La transizione agricola, infatti, come spiega anche G. Robbins Schug (“Climate change, human health, and resilience in the Holocene”), non fu solo una questione tecnico economica o demografica, ma anche culturale: favoriva lo scambio tra popolazioni, migliorava l’approvvigionamento del cibo e allo stesso tempo favoriva il diffondersi di patogeni, zoonosi comprese (C. M. Lewis Jr. et al., Ancient pathogens provide a window onto health and well-being.). Il passaggio all’agricoltura è stato rapidamente seguito da altri importanti cambiamenti nell’economia, nell’organizzazione sociale, nel linguaggio e nell’ideologia, anche in quelle popolazioni rimaste cacciatori-raccoglitori: in tempi diversi e in contesti diversi la bioarcheologia (che ha assunto un ruolo di primo piano nell’ investigare e nell’interpretare questi mutamenti) ha documentato come il senso intercomunitario sia aumentato con il passaggio al Neolitico, alimentando purtroppo anche comportamenti violenti — alle volte vere e proprie guerre — tra gruppi diversi, cosa non avulsa dal periodo precedente, ma sicuramente andata ad intensificarsi.

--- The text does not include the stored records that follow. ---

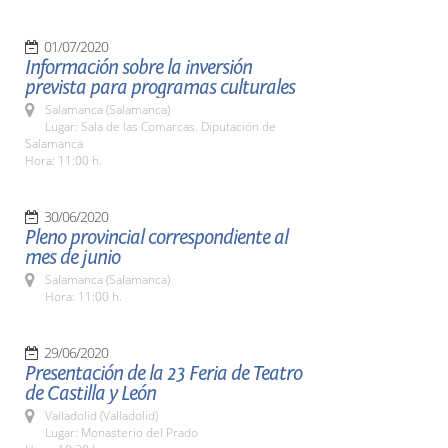
01/07/2020
Información sobre la inversión
prevista para programas culturales
Salamanca (Salamanca)
Lugar: Sala de las Comarcas. Diputación de
Salamanca
Hora: 11:00 h.
30/06/2020
Pleno provincial correspondiente al
mes de junio
Salamanca (Salamanca)
Hora: 11:00 h.
29/06/2020
Presentación de la 23 Feria de Teatro
de Castilla y León
Valladolid (Valladolid)
Lugar: Monasterio del Prado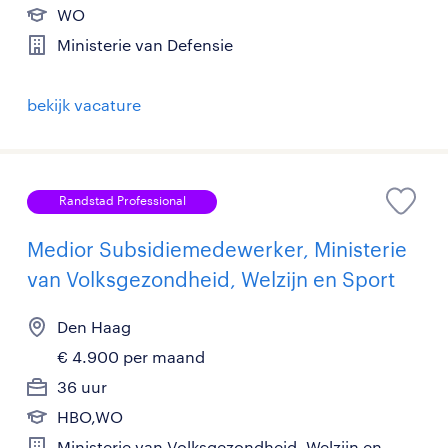
WO
Ministerie van Defensie
bekijk vacature
Randstad Professional
Medior Subsidiemedewerker, Ministerie
van Volksgezondheid, Welzijn en Sport
Den Haag
€ 4.900 per maand
36 uur
HBO,WO
Ministerie van Volksgezondheid, Welzijn en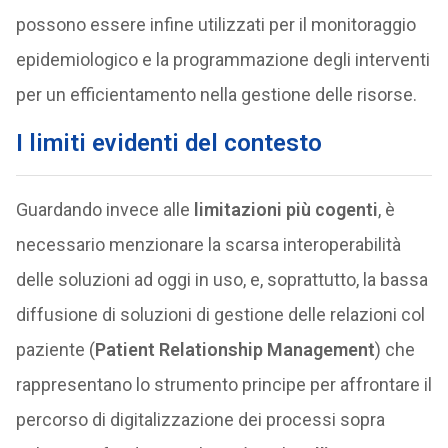
possono essere infine utilizzati per il monitoraggio
epidemiologico e la programmazione degli interventi
per un efficientamento nella gestione delle risorse.
I limiti evidenti del contesto
Guardando invece alle
limitazioni più cogenti
, è
necessario menzionare la scarsa interoperabilità
delle soluzioni ad oggi in uso, e, soprattutto, la bassa
diffusione di soluzioni di gestione delle relazioni col
paziente (
Patient Relationship Management
) che
rappresentano lo strumento principe per affrontare il
percorso di digitalizzazione dei processi sopra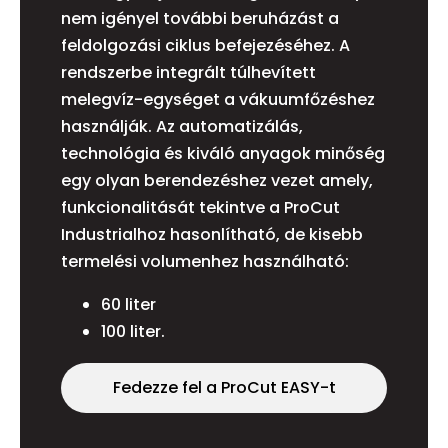
nem igényel további beruházást a
feldolgozási ciklus befejezéséhez. A
rendszerbe integrált túlhevített
melegvíz-egységet a vákuumfőzéshez
használják. Az automatizálás,
technológia és kiváló anyagok minőség
egy olyan berendezéshez vezet amely,
funkcionalitását tekintve a ProCut
Industrialhoz hasonlítható, de kisebb
termelési volumenhez használható:
60 liter
100 liter.
Fedezze fel a ProCut EASY-t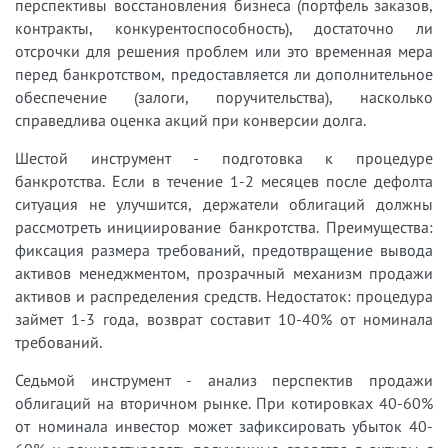
перспективы восстановления бизнеса (портфель заказов,
контракты, конкурентоспособность), достаточно ли
отсрочки для решения проблем или это временная мера
перед банкротством, предоставляется ли дополнительное
обеспечение (залоги, поручительства), насколько
справедлива оценка акций при конверсии долга.
Шестой инструмент - подготовка к процедуре
банкротства. Если в течение 1-2 месяцев после дефолта
ситуация не улучшится, держатели облигаций должны
рассмотреть инициирование банкротства. Преимущества:
фиксация размера требований, предотвращение вывода
активов менеджментом, прозрачный механизм продажи
активов и распределения средств. Недостаток: процедура
займет 1-3 года, возврат составит 10-40% от номинала
требований.
Седьмой инструмент - анализ перспектив продажи
облигаций на вторичном рынке. При котировках 40-60%
от номинала инвестор может зафиксировать убыток 40-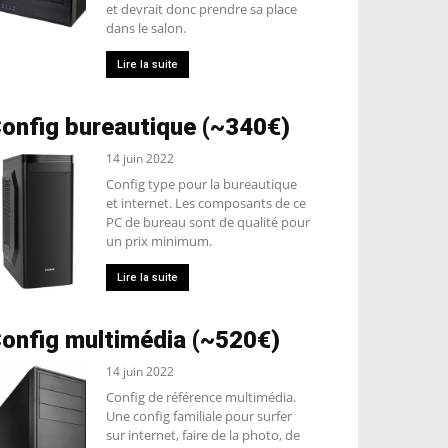
et devrait donc prendre sa place
dans le salon.
Lire la suite
onfig bureautique (~340€)
14 juin 2022
Config type pour la bureautique
et internet. Les composants de ce
PC de bureau sont de qualité pour
un prix minimum.
Lire la suite
onfig multimédia (~520€)
14 juin 2022
Config de référence multimédia.
Une config familiale pour surfer
sur internet, faire de la photo, de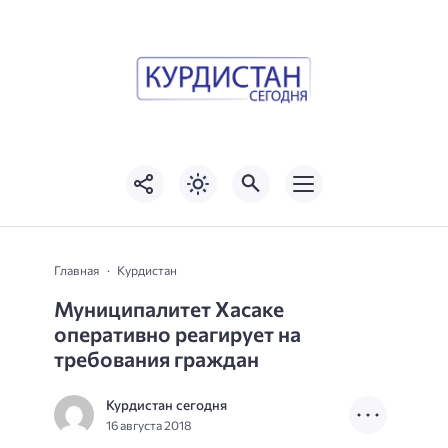
Главная
Курдистан
Муниципалитет Хасаке
оперативно реагирует на
требования граждан
Курдистан сегодня
16 августа 2018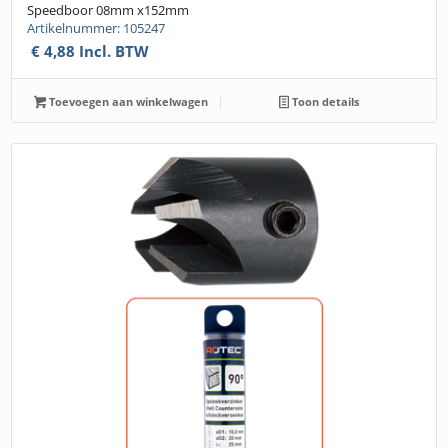
Speedboor 08mm x152mm
Artikelnummer: 105247
€
4,88
Incl. BTW
Toevoegen aan winkelwagen
Toon details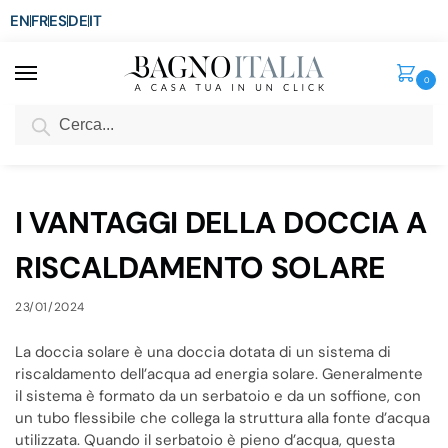
EN
FR
ES
DE
IT
0
Cerca
SCONTO del 3%
per ordini superiori ad € 1.800
Home
Blog
I VANTAGGI DELLA DOCCIA A RISCALDAMENTO SOLARE
/
/
I VANTAGGI DELLA DOCCIA A
RISCALDAMENTO SOLARE
23/01/2024
La doccia solare è una doccia dotata di un sistema di
riscaldamento dell’acqua ad energia solare. Generalmente
il sistema è formato da un serbatoio e da un soffione, con
un tubo flessibile che collega la struttura alla fonte d’acqua
utilizzata. Quando il serbatoio è pieno d’acqua, questa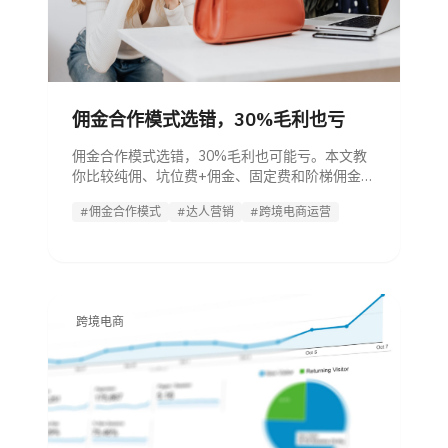
佣金合作模式选错，30%毛利也亏
佣金合作模式选错，30%毛利也可能亏。本文教
你比较纯佣、坑位费+佣金、固定费和阶梯佣金，
并用公式、评分卡和止损阈值控制达人合作风
#佣金合作模式
#达人营销
#跨境电商运营
险。
跨境电商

Lezioni dal passato per interpretare il nostro futuro

Studiare questi processi è importante, non soltanto per capire come vivevamo nel passato, ma anche per provare a rispondere in maniera adeguata alle sfide del presente, in un mondo ogni giorno più densamente popolato, dove i conflitti per le risorse sono ancora più intensi, una parte della popolazione soffre la fame e l’altra di malattie dovute a surplus di cibo e sedentarietà e i cambiamenti climatici, da noi stessi innescati complicano ulteriormente una situazione già profondamente critica. Le analisi degli studiosi ci mostrano come per quanto riguarda salute, dieta, relazioni biologiche, modelli migratori, adattamenti alimentari, attività e stile di vita, l’impatto dello sviluppo dell’agricoltura è stato maggiore di qualsiasi altro sviluppo dietetico o transizione comportamentale legato alla ricerca di cibo e all’acquisizione di risorse in generale in tutta la storia umana precedente. Si può tranquillamente affermare che gli ultimi 10.000-12.000 anni hanno avuto profonde implicazioni su chi siamo oggi e su ogni aspetto della nostra vita. Come dice il professor Guido Chelazzi nel suo La coscienza di Hosa (Ombre corte, 2019): “nonostante le molte vicissitudini della storia successiva, estinzioni locali e colonizzazioni, separazioni e incontri, sostituzioni e integrazioni, ognuno di noi porta nella propria cultura, nel linguaggio e nei geni, tracce evidenti dei portatori migranti delle antiche economie agricole”.

Riferimenti:

Larsen, Clark Spencer. “The past 12,000 years of behavior, adaptation, population, and evolution shaped who we are today.” Proceedings of the National Academy of Sciences, vol. 120, no. 4, 24 Jan. 2023, p. e2209613120, doi:10.1073/pnas.2209613120.